** DIRECTIONS FOR THIS TASK **
Return only those lines of the material that contain "used".

** PROVIDED INFORMATION **
BEGIN
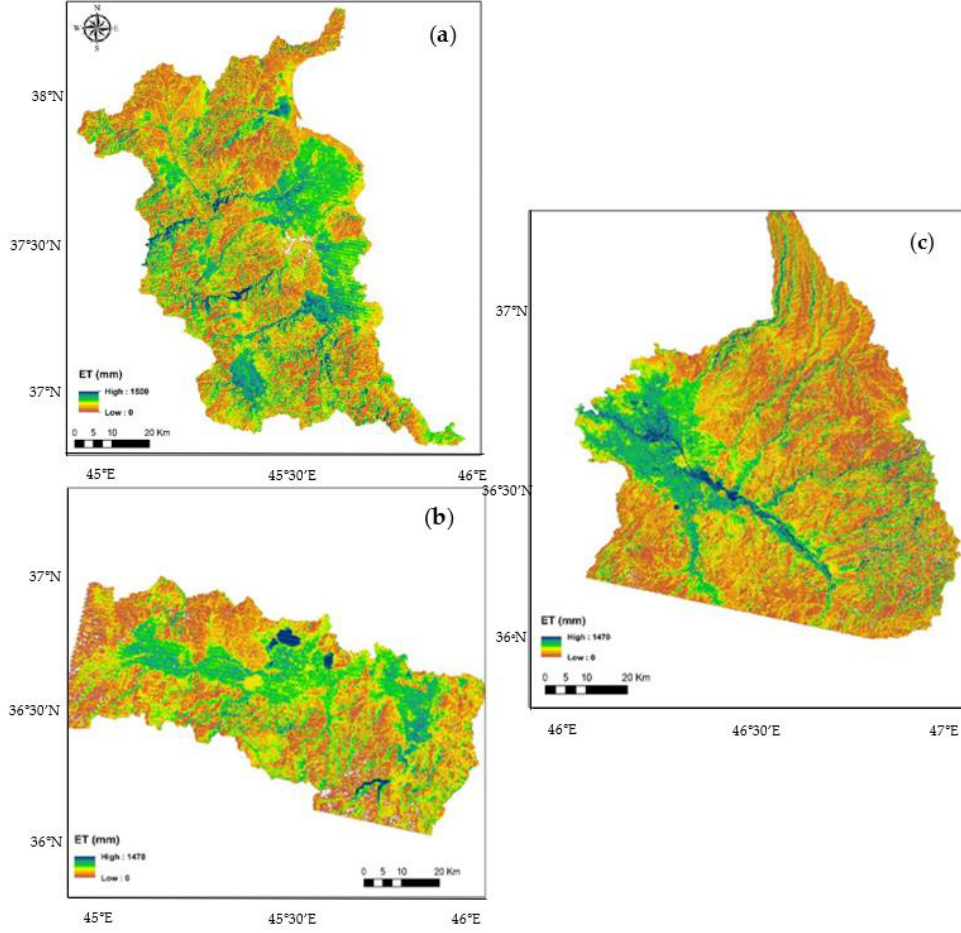
Figure 5. Seasonal ET maps for ( a ) west of Lake Urmia Basin (WLUB), ( b ) southwest of Lake Urmia Basin (SWLUB), and ( c ) south of Lake Urmia Basin (SLUB). According to the common terminology of blue and green water used by Falkenmark and Rockström [66], the majority of the water consumed for irrigation during this period is extracted from surface and groundwater resources, which are considered blue water. By comparing the water used by each crop, it can be perceived that the degree of ET varies slightly at different sites but at some points it touches the ET0 line. Being below the ET0 line implies that crops may undergo water stress during the growing season due to the water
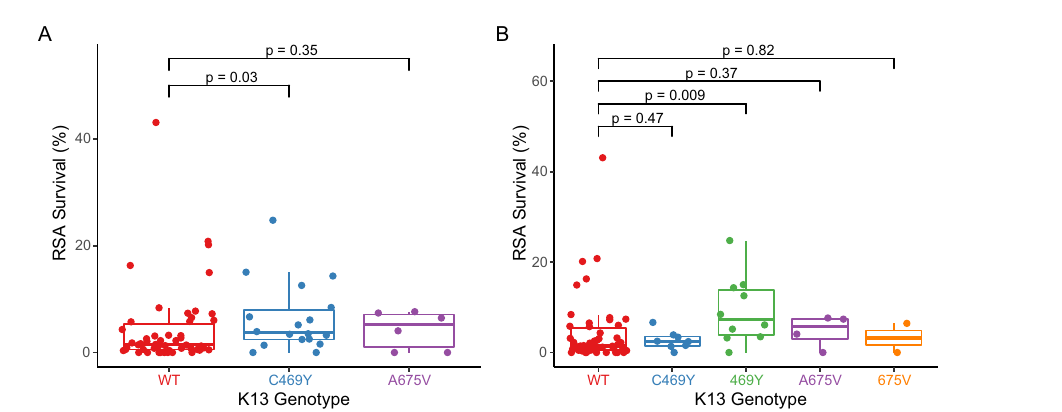
Fig. 3 | Ex vivo ring survival in parasites with different PfK13 genotypes. Each point represents the result for a single isolate ( A n =50 WT, 18 C469Y, 6 A675V; B n =50WT,8C469Y,10469Y,4A675V,2675V).Resultsareshownwithmixedand pure mutant isolates combined ( A ) or shown separately ( B ). P -values were deter- mined using the two-sided Mann – Whitney Wilcoxon test. Center bounds of boxes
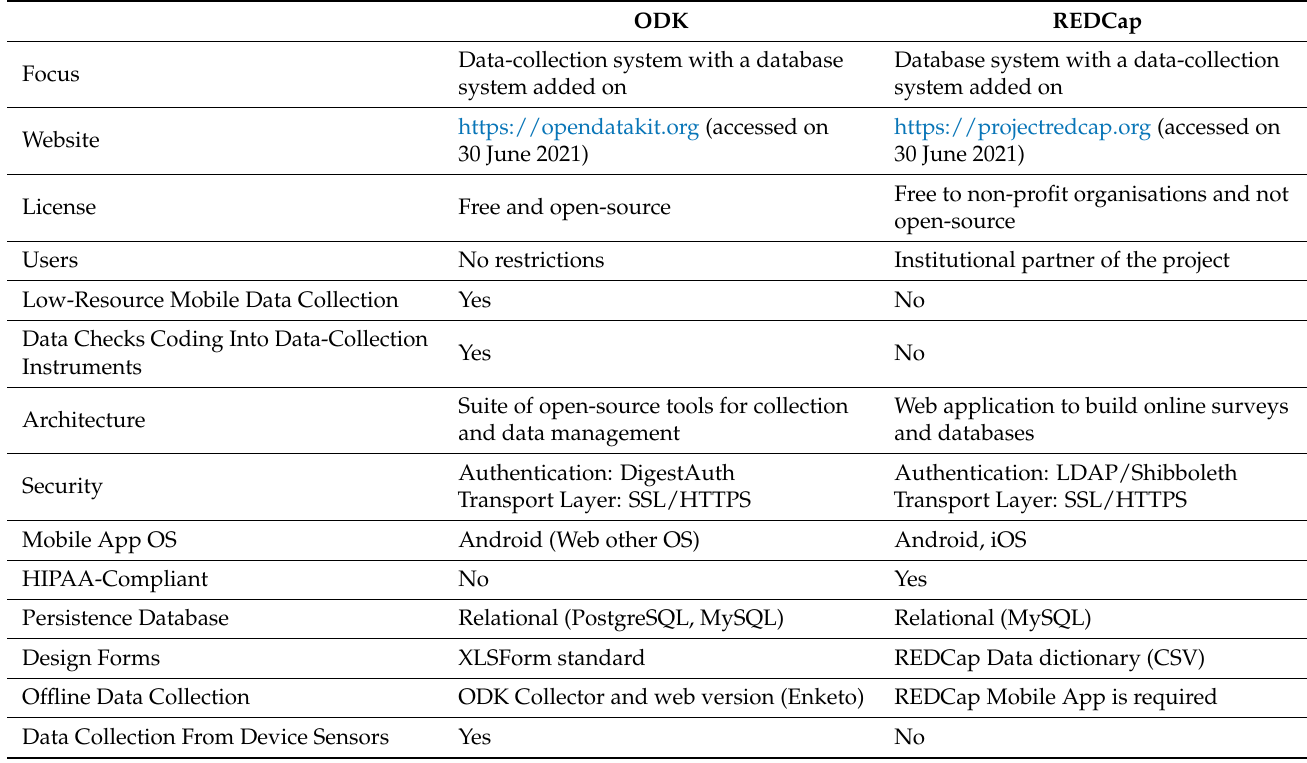
Table 2. Key features of the free and open-source Open Data Kit (ODK) software used to implement the four modules of EULAT eCollect compared to the Research Electronic Data Capture (REDCap) web application, one of the leading platforms for capturing and processing clinical information. ODK REDCap Data-collection system with a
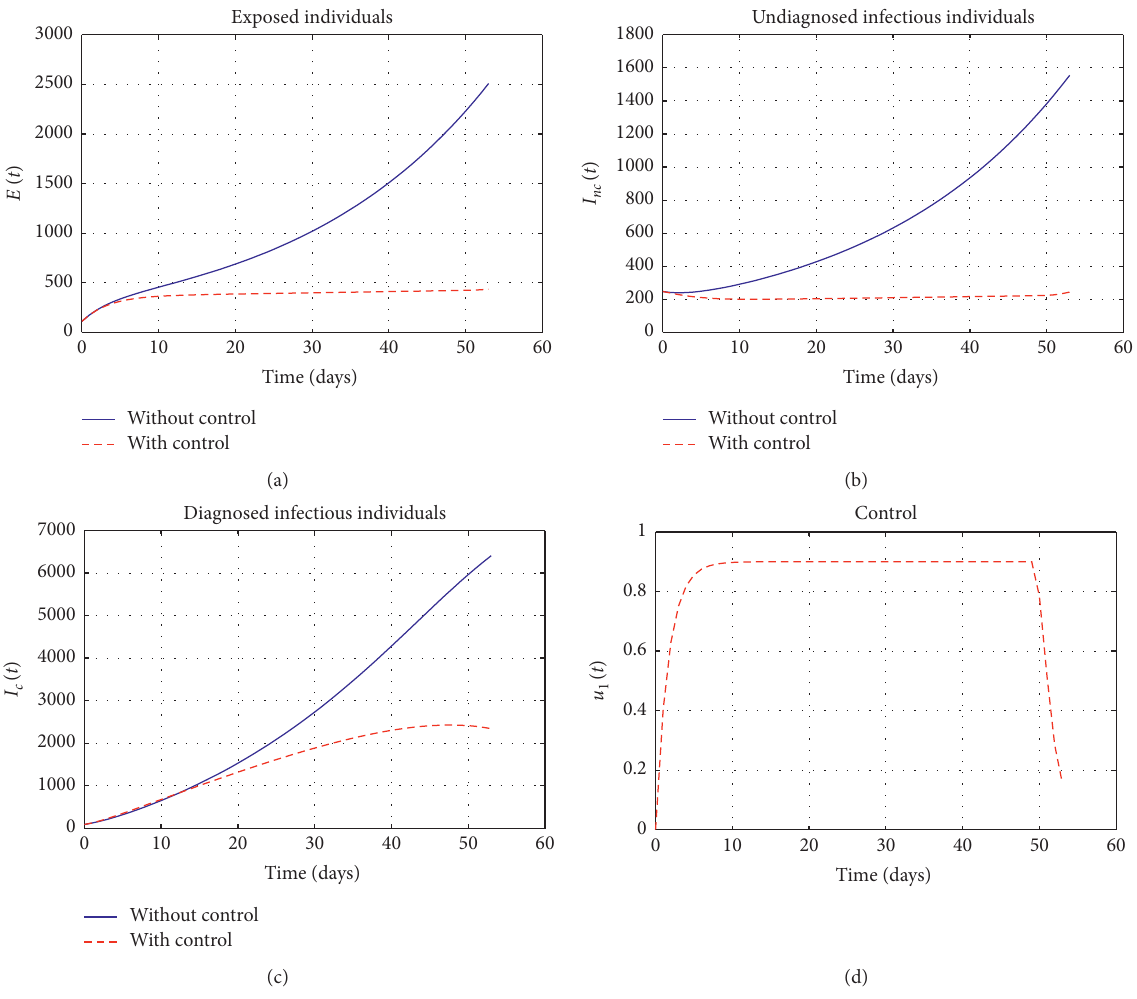
Figure 3: Number of E , I ( I nc ). (c) Confirmed and isolated individuals ( I c ). (d) Evolution of the control u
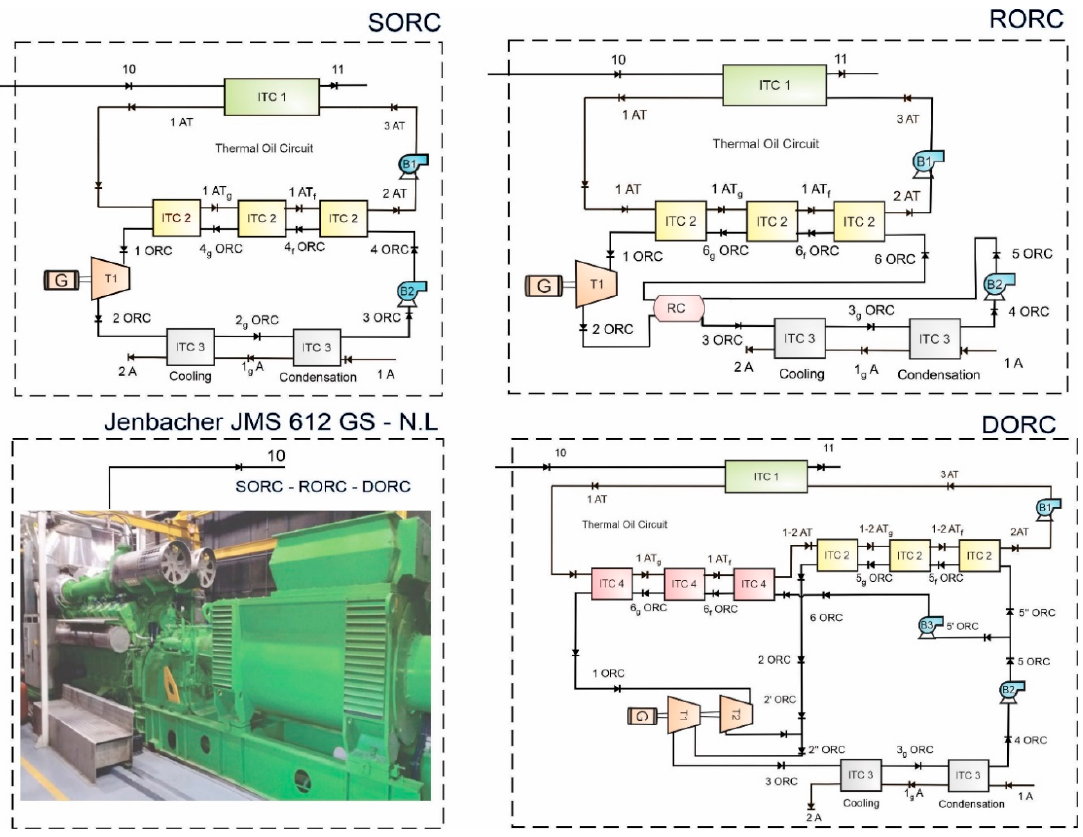
Figure 2. Physical structure of the simple ORC (SORC), ORC with recuperator (RORC), and double- pressure ORC (DORC) configurations.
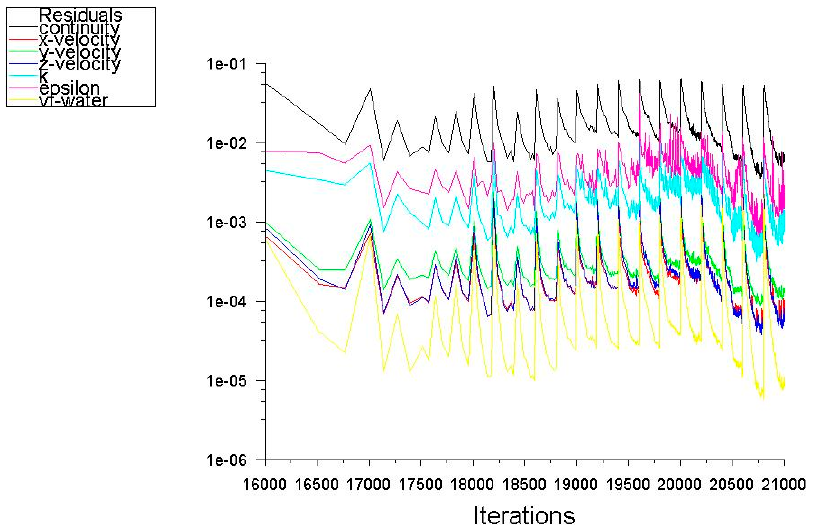
Figure 9. Convergence plots of residuals for separator.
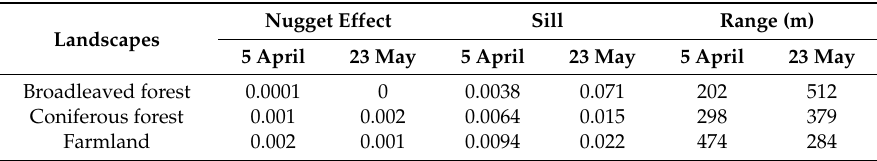
Table 5. Parameters of variogram models in NDVI experimental variograms for three contrasting landscapes, including broadleaved forest, coniferous forest, and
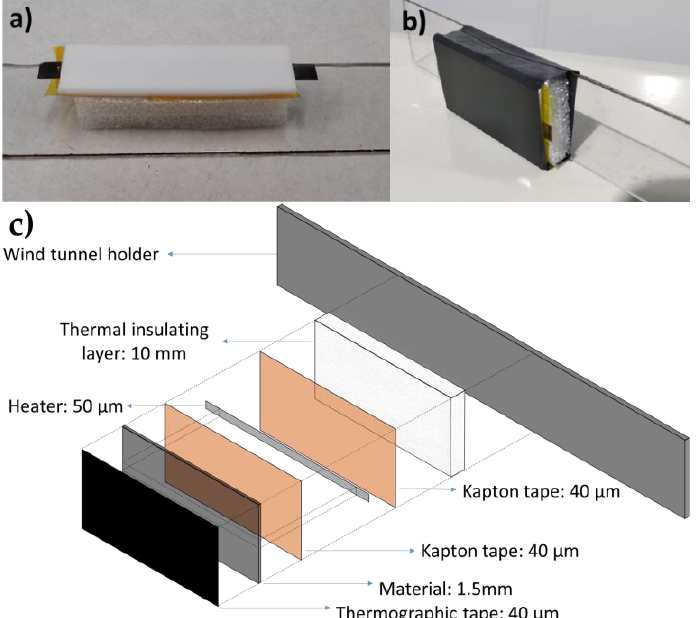
Figure 1. ( a ) PTFE testing block, from top to bottom: PTFE, Kapton tape, heating element, Kapton tape, Thermal insulating layer. ( b ) Thermographic tape covering the testing block. ( c ) Scheme of testing block.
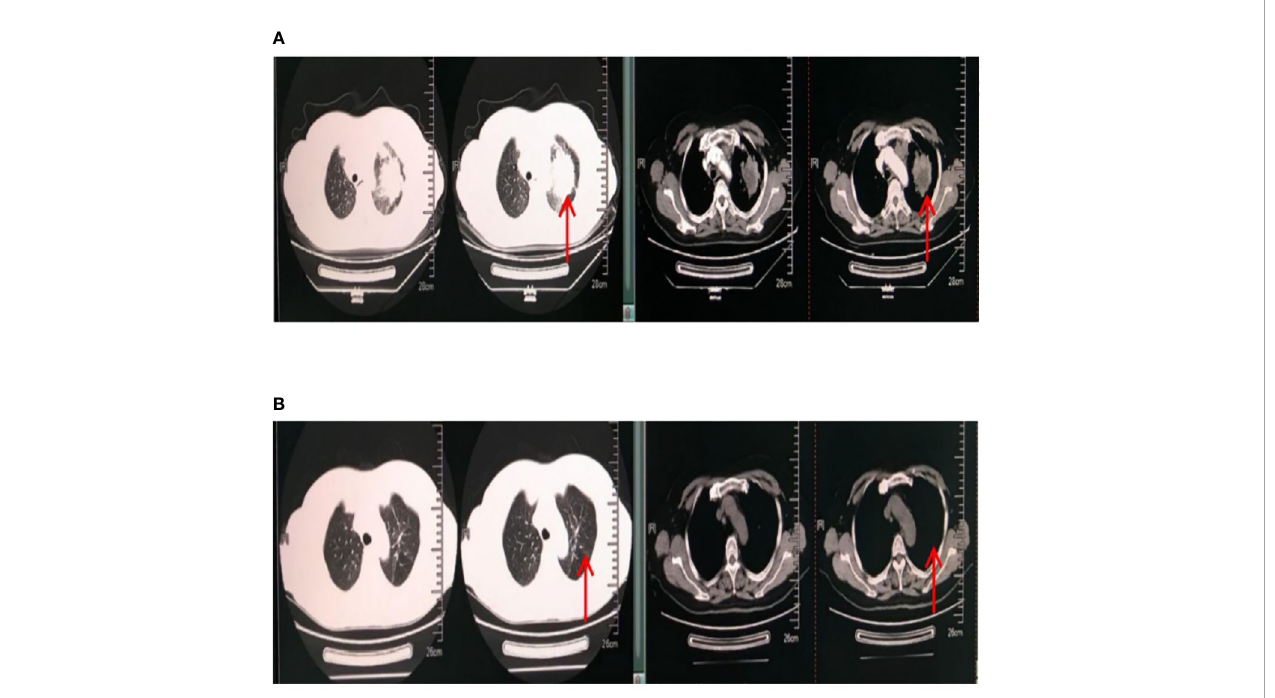
FIGURE 2 Chest CT results. The red arrow points to the lung tumor. (A) Chest CT results on 13 December 2017 (before treatment). The maximum cross-sectional area of the space-occupying lesion in the upper lobe of the left lung was 7.3 cm × 5.5 cm. Multiple metastatic lymph nodes were found in the mediastinum and neck. There was pleural effusion in the left chest. (B) Chest CT results on 27 May 2019 (after treatment). The maximum cross-sectional area of the space-occupying lesion was 9 mm × 4 mm. Multiple small lymph nodes were found in the mediastinum and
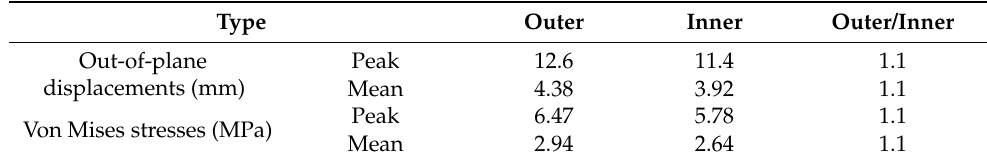
Figure 6. Response distribution of the independent LGCW at 0° and 90°.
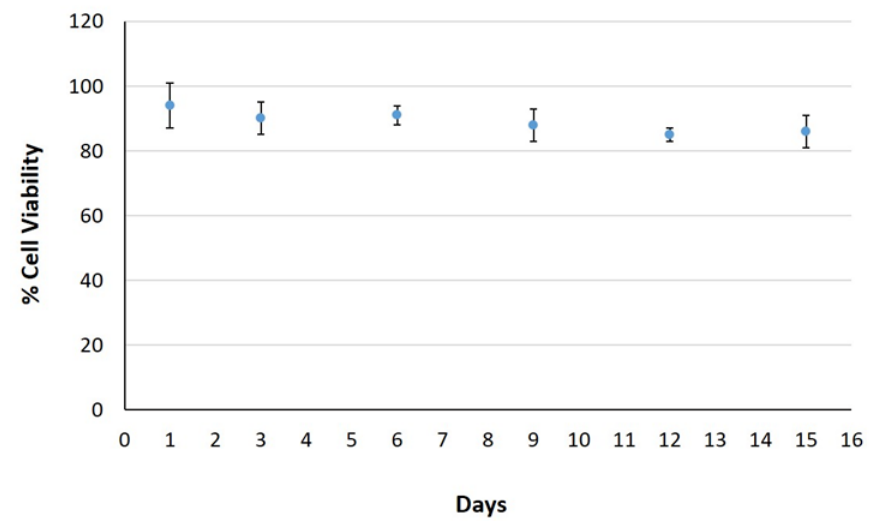
Figure 8. The graph depicts the percentage of cell viability during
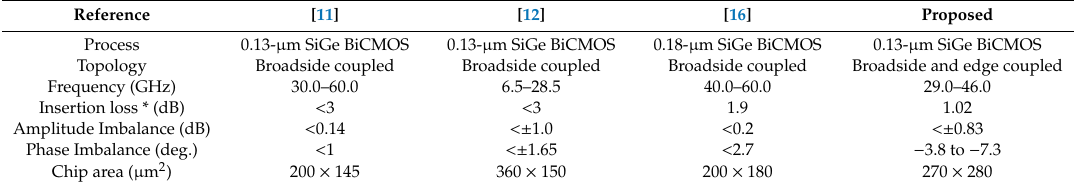
Table 2. Performance comparison with reported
END
** EXERCISE OUTPUT **
Figure 5. Seasonal ET maps for ( a ) west of Lake Urmia Basin (WLUB), ( b ) southwest of Lake Urmia Basin (SWLUB), and ( c ) south of Lake Urmia Basin (SLUB). According to the common terminology of blue and green water used by Falkenmark and Rockström [66], the majority of the water consumed for irrigation during this period is extracted from surface and groundwater resources, which are considered blue water. By comparing the water used by each crop, it can be perceived that the degree of ET varies slightly at different sites but at some points it touches the ET0 line. Being below the ET0 line implies that crops may undergo water stress during the growing season due to the water
Table 2. Key features of the free and open-source Open Data Kit (ODK) software used to implement the four modules of EULAT eCollect compared to the Research Electronic Data Capture (REDCap) web application, one of the leading platforms for capturing and processing clinical information. ODK REDCap Data-collection system with a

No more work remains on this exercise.